My Leo is now 2 years and one month he is one perfect golden retriever very nice to every body and for other dogs but lately he became aggressive against strangers, I take him for a walk every day off leash sometimes he find some body walking he starts to run towards him and make some attack movements, he doesn't have the courage to attack or bite , but what if he gets it one day !! 
I don't know why he does that and not all the time sometimes people pass by and he just goes to have some petting and come back and some times he shows aggression.

any Idea what's wrong ?

Thanks


----------



## BayBeams (Jan 3, 2010)

Get some advice from a trainer. Aggression issues can be tough to resolve. And stop walking your dog off leash if he is going after people.


----------



## fostermom (Sep 6, 2007)

I will say that my Jasmine, who is 11, is the same way. She's never bitten anyone, but sometimes she worries me that she might. It's all bluster and noise as far as I can see, and it's only with certain people. I would suggest meeting with a trainer to see what they say.


----------



## BeauShel (May 20, 2007)

I would talk to a behaviorist. They can work with you and him to change his behavior to a more positive manners.


----------



## nolefan (Nov 6, 2009)

BUZZ_PLUS said:


> ...he starts to run towards him and make some attack movements, he doesn't have the courage to attack or bite , but what if he gets it one day !!


No one here can really guess what's going on with your dog, but if he were mine, I would write down notes on every change of behavior that has occurred and bring all the details to an appointment with a vet first to rule out anything health-wise. I would also get a recommendation for a professional trainer to get suggestions on how to help your dog with this problem. Hopefully you can catch it early enough and through diligent work, correct it. Otherwise it will be a case of safe management. If you have the financial resource, a certified veterinary behavioralist is a wonderful resource and give you a lot of help. 

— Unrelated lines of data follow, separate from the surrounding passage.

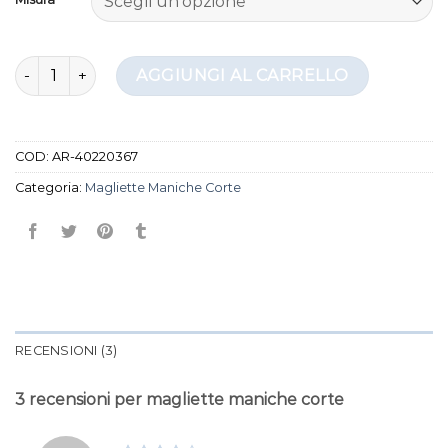
recensioni
magliette maniche corte quantità
AGGIUNGI AL CARRELLO
COD:
AR-40220367
Categoria:
Magliette Maniche Corte
RECENSIONI (3)
3 recensioni per
magliette maniche corte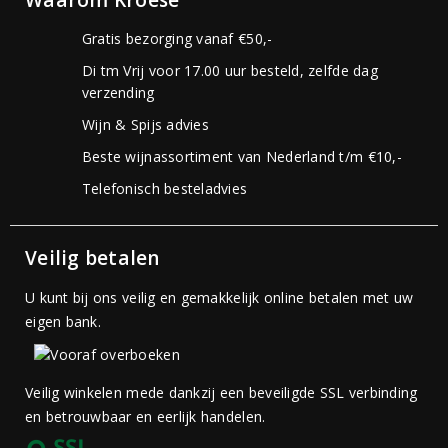
Waarom Kroese
Gratis bezorging vanaf €50,-
Di tm Vrij voor 17.00 uur besteld, zelfde dag
verzending
Wijn & Spijs advies
Beste wijnassortiment van Nederland t/m €10,-
Telefonisch besteladvies
Veilig betalen
U kunt bij ons veilig en gemakkelijk online betalen met uw
eigen bank.
Veilig winkelen mede dankzij een beveiligde SSL verbinding
en betrouwbaar en eerlijk handelen.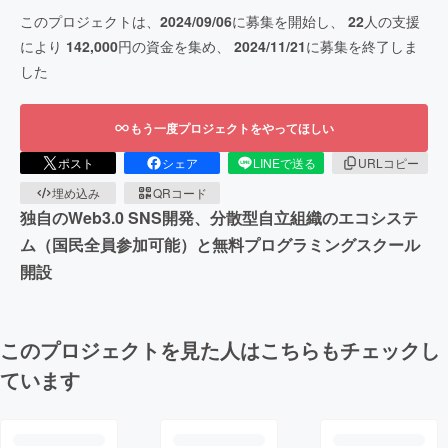
このプロジェクトは、
2024/09/06
に募集を開始し、
22
人の支援
により
142,000
円の資金を集め、
2024/11/21
に募集を終了しま
した
もう一度プロジェクトをやってほしい
ポスト
シェア
LINEで送る
URLコピー
埋め込み
QRコード
独自のWeb3.0 SNS開発、分散型自立組織のエコシステ
ム（国民全員参加可能）と無料プログラミングスクール
開設
このプロジェクトを見た人はこちらもチェックし
ています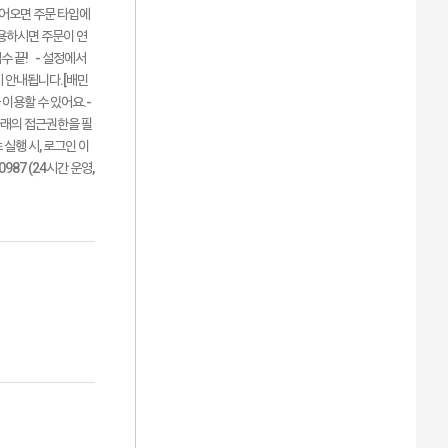
들어오면 주문 타입에
사용하시면 주문이 연
 끝! - 설정에서
히 안내됩니다.[배민
이용할 수 있어요.-
아래의 접근권한을 필
 실행 시, 로그인 이
87 (24시간 운영,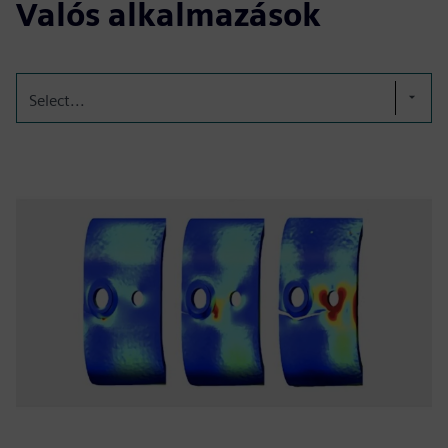
Valós alkalmazások
Select...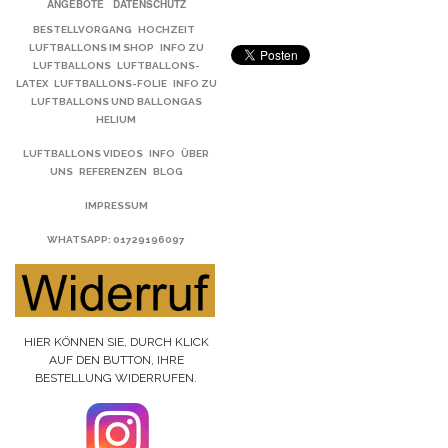
ANGEBOTE
DATENSCHUTZ
BESTELLVORGANG
HOCHZEIT
LUFTBALLONS IM SHOP
INFO ZU
LUFTBALLONS
LUFTBALLONS-
LATEX
LUFTBALLONS-FOLIE
INFO ZU
LUFTBALLONS UND BALLONGAS
HELIUM
LUFTBALLONS VIDEOS
INFO
ÜBER
UNS
REFERENZEN
BLOG
IMPRESSUM
WHATSAPP
: 01729196097
HIER KÖNNEN SIE, DURCH KLICK
AUF DEN BUTTON, IHRE
BESTELLUNG WIDERRUFEN.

At the very least, as the first responder mentioned, you have a responsibility not to let your dog off leash until you are confident that this behavior has been completely corrected. You have a moral obligation to make sure that your dog is not a danger to any other person or dog walking in your area.

I wish you good luck, I know it can be very upsetting to realize that there is a behavior problem with the potential to be very serious.


----------